What you should do
For the material below, count the lines containing "size" and reply with the number alone.

Available records
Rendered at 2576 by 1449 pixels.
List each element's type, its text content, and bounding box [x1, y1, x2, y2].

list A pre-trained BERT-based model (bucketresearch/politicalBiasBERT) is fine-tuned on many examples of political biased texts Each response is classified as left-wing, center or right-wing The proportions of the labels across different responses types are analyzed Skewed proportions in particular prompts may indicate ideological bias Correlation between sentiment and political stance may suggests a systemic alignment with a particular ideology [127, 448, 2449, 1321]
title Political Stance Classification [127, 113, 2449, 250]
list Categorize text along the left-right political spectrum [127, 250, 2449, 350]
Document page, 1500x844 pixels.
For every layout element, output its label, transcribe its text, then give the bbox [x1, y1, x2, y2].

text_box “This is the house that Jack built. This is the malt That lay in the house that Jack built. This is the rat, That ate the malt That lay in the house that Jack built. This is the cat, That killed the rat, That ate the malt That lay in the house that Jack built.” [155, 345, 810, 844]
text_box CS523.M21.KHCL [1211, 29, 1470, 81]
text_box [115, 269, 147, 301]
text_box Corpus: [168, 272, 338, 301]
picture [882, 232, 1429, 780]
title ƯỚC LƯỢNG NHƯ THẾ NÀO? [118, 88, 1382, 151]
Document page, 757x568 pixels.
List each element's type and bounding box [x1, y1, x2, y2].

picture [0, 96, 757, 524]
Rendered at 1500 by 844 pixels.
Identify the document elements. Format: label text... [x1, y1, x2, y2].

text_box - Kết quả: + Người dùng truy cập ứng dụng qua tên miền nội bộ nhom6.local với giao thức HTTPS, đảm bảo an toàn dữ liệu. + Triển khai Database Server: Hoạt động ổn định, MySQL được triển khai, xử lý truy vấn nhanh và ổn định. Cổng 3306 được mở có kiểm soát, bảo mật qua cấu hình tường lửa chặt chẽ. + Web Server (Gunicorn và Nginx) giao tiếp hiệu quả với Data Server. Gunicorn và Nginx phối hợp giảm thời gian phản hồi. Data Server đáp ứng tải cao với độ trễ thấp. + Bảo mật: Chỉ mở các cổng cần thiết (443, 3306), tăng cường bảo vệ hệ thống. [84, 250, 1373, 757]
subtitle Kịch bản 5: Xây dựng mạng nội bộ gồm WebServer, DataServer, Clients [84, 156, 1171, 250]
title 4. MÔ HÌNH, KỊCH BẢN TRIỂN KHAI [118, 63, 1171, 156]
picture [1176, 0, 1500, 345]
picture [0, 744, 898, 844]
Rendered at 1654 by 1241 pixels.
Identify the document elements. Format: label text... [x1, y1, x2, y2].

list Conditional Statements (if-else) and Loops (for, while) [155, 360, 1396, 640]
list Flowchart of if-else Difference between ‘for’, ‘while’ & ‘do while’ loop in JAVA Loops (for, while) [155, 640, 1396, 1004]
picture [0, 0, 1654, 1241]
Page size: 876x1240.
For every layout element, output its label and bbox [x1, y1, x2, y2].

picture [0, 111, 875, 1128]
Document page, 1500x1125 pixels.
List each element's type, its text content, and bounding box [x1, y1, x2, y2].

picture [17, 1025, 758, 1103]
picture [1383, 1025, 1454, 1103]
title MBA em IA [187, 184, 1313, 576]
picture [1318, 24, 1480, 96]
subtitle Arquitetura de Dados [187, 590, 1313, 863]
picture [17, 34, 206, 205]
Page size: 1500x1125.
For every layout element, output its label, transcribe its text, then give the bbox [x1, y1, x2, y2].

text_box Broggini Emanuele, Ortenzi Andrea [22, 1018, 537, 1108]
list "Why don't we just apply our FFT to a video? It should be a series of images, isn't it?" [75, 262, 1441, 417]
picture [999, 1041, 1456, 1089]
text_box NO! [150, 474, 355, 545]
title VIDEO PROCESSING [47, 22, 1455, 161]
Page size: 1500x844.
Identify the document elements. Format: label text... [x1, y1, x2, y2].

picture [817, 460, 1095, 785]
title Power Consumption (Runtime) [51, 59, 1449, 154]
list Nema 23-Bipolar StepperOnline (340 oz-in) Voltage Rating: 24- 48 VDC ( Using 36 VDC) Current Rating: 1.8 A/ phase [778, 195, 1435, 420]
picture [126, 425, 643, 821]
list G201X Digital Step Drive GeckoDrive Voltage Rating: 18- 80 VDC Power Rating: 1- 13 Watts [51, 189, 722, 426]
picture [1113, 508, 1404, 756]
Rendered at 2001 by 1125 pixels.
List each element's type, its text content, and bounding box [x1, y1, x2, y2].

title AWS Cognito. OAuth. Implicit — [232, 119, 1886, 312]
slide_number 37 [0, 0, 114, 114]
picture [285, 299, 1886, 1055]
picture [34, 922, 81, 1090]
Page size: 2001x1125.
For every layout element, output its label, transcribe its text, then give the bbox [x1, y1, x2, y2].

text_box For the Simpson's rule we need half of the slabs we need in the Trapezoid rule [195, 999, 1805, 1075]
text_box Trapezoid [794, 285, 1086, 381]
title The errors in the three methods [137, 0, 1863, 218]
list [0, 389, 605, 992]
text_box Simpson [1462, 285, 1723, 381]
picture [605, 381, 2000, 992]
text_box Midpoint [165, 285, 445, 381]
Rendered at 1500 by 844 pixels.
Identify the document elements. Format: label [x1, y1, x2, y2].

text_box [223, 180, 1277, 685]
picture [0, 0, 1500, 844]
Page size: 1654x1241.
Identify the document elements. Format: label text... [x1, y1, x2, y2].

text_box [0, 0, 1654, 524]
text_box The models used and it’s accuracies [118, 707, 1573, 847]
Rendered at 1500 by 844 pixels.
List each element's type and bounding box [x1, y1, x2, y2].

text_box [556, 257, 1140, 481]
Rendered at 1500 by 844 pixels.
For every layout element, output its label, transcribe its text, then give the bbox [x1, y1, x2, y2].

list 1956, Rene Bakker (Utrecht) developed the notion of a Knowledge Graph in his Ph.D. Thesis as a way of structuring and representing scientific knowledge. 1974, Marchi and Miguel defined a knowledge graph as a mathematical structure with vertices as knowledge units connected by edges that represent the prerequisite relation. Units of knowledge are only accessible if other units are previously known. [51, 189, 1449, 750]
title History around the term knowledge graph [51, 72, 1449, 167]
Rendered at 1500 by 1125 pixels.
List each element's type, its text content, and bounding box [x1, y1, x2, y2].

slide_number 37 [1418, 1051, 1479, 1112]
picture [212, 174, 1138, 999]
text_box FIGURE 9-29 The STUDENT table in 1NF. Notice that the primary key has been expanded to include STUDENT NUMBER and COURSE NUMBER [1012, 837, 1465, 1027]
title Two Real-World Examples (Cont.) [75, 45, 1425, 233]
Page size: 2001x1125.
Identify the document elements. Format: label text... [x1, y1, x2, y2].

Result
6